Category: Farm Doings | Posted: Sun Nov 29, 2015 4:36 pm

Why do companies feel compelled to change their websites when there is absolutely nothing wrong with the current site?

I have ordered garden seeds from PineTree Seeds for years, and recommended them highly to fellow gardeners. Well, you guessed it, the website is now "new and improved" and Bill Gates would have trouble navigating it.

On Friday I struggled for two hours to place an order for 15 packets of seeds. Why I didn't throw in the trowel (pun intended) and order from someone else, I don't know. Guess I'm either stubborn or slow to catch on, or both.
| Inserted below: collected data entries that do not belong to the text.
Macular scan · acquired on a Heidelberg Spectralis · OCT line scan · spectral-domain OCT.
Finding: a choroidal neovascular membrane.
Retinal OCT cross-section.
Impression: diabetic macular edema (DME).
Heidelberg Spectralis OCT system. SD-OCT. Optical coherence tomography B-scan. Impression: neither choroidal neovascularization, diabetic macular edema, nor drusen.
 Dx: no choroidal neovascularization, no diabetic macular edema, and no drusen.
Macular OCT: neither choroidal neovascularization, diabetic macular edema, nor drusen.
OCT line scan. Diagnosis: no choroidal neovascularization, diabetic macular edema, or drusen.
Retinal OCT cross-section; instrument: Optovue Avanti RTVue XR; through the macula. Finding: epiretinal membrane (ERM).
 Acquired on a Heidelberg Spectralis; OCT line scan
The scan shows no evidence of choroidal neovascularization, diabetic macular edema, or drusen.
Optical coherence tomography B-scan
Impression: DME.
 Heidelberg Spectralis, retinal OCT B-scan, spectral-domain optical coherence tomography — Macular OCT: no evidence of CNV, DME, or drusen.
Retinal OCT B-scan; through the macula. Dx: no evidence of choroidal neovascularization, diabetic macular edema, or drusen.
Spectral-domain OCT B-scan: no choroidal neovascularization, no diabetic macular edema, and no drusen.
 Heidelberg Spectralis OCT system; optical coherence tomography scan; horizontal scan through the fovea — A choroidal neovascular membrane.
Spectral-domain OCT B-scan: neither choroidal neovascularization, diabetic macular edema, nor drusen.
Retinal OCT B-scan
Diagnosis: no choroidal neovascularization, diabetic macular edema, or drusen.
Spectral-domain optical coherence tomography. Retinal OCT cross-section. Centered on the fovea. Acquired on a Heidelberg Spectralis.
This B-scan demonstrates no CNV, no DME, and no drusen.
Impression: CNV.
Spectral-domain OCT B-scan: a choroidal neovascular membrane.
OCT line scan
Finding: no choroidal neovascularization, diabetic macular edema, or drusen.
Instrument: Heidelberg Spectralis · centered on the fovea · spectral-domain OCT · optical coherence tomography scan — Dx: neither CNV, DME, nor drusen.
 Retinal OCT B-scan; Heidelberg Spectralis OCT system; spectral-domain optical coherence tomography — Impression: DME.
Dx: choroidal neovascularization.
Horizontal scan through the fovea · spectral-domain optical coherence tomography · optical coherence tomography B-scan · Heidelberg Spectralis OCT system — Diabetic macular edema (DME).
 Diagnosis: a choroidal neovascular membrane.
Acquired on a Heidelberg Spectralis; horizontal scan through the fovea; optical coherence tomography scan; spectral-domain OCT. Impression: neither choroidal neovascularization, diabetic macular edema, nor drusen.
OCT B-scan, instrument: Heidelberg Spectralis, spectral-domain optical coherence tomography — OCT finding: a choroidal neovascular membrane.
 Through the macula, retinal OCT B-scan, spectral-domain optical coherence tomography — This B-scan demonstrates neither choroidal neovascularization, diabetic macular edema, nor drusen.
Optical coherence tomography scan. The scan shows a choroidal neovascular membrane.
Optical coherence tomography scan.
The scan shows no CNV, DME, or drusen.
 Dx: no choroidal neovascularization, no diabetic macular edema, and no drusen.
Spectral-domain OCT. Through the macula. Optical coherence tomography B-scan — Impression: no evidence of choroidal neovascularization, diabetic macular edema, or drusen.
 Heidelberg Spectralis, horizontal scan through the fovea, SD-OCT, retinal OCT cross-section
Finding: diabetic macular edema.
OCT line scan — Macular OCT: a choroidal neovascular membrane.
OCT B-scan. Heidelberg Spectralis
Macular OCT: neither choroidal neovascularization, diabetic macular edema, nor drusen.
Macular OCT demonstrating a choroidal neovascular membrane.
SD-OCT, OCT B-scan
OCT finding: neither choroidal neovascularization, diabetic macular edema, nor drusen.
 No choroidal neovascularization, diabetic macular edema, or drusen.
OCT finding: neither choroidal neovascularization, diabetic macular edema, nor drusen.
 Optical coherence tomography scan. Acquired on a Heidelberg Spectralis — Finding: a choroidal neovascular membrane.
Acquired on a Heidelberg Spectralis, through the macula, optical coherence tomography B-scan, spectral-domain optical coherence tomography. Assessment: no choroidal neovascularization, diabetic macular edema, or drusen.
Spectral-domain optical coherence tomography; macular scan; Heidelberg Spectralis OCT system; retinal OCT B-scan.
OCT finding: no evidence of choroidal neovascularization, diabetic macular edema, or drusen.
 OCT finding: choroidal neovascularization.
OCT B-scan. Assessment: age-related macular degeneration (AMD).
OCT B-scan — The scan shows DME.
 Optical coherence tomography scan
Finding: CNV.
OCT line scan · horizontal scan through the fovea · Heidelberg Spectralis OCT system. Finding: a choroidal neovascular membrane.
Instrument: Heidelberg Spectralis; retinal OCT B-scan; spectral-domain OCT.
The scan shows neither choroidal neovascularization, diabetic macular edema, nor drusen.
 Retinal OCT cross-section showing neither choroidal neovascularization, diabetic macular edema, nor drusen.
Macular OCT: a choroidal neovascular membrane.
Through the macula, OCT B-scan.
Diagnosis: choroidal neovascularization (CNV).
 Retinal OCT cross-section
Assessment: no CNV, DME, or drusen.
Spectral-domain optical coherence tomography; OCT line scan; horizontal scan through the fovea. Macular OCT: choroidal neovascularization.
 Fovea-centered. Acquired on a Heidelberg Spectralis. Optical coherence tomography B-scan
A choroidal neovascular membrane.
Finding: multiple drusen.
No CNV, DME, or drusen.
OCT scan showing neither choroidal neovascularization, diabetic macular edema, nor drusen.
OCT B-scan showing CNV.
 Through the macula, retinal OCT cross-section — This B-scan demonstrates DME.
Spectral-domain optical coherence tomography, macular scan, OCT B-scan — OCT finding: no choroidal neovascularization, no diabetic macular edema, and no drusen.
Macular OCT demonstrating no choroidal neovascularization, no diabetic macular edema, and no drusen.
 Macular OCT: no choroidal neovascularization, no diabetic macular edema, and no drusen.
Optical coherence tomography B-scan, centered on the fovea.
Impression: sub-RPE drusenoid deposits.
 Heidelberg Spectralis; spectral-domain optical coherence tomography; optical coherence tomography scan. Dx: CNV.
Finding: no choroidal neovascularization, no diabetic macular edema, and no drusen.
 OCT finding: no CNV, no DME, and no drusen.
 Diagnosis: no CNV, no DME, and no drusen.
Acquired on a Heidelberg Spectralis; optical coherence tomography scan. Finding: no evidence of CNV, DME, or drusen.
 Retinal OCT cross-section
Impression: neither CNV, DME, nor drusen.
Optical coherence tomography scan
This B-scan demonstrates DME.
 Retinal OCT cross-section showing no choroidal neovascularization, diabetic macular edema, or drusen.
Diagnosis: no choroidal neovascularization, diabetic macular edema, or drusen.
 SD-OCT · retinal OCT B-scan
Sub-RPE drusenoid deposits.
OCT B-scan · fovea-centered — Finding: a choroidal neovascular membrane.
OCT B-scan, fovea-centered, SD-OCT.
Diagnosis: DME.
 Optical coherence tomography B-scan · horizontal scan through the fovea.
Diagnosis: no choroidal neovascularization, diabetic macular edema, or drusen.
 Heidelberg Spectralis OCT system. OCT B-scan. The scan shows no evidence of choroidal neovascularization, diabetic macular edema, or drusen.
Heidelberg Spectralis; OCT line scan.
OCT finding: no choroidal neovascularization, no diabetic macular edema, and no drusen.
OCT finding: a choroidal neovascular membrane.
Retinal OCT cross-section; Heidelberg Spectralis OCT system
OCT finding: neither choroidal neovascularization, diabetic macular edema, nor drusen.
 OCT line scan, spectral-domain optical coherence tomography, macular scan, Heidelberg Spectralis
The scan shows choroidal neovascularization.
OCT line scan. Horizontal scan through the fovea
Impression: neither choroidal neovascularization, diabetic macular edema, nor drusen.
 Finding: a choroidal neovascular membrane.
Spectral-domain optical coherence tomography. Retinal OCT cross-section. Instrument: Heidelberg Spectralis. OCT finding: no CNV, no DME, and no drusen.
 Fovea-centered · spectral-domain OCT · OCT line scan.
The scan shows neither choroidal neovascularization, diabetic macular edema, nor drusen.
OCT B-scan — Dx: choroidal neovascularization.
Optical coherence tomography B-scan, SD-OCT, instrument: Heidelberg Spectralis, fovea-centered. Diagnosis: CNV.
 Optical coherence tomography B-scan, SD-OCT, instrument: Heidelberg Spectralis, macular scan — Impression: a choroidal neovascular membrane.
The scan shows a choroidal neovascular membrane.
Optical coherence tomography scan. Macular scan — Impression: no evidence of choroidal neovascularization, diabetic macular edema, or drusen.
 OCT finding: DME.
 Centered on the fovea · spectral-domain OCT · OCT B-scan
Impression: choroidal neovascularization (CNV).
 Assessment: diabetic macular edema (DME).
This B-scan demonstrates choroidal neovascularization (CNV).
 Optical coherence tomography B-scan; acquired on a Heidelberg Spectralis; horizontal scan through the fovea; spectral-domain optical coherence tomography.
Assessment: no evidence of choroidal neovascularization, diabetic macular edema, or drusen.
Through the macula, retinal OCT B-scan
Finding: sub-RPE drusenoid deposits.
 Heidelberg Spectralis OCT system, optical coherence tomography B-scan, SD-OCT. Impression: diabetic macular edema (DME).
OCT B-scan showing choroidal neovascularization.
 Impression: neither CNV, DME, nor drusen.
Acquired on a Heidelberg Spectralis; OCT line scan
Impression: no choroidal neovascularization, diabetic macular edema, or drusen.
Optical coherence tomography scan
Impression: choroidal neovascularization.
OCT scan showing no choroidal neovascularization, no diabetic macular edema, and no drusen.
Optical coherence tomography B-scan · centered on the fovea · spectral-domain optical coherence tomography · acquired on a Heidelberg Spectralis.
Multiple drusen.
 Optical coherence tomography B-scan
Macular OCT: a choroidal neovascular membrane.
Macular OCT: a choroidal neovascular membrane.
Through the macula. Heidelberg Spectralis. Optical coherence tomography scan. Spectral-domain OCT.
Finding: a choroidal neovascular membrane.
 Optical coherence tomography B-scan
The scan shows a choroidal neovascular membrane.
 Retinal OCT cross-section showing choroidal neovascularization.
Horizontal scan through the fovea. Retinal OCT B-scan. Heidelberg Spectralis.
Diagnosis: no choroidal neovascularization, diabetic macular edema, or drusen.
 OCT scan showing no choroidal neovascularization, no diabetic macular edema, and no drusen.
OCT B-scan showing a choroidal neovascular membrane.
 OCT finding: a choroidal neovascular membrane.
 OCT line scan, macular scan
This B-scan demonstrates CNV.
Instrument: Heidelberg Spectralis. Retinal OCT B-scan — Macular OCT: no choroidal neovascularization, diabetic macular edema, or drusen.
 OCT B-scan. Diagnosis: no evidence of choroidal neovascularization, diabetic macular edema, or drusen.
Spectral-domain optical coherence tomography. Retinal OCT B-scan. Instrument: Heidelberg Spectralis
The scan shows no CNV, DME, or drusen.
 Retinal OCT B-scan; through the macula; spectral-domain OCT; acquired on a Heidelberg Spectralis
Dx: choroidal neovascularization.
Anyway, I finally was able to place my order, and got a confirmation the next day. I also sent an e-mail to customer service (a misnomer if there ever was one) and got an answer today. It seems that I don't know how to use a computer and the customer service representative gave me a brief tutorial on how to use their website. Well, gee thanks honey, but we have a monthly e-newsletter, and I help moderate a gardening forum, so I'm not exactly in the quill and ink group! When I tell you a link doesn't work, it doesn't work.

By now you have guessed that I am not going to order from PineTree ever again. I'm a patient woman, but there are limits and PineTree crossed that threshold on Friday. At least the door didn't hit me in the behind as I exited!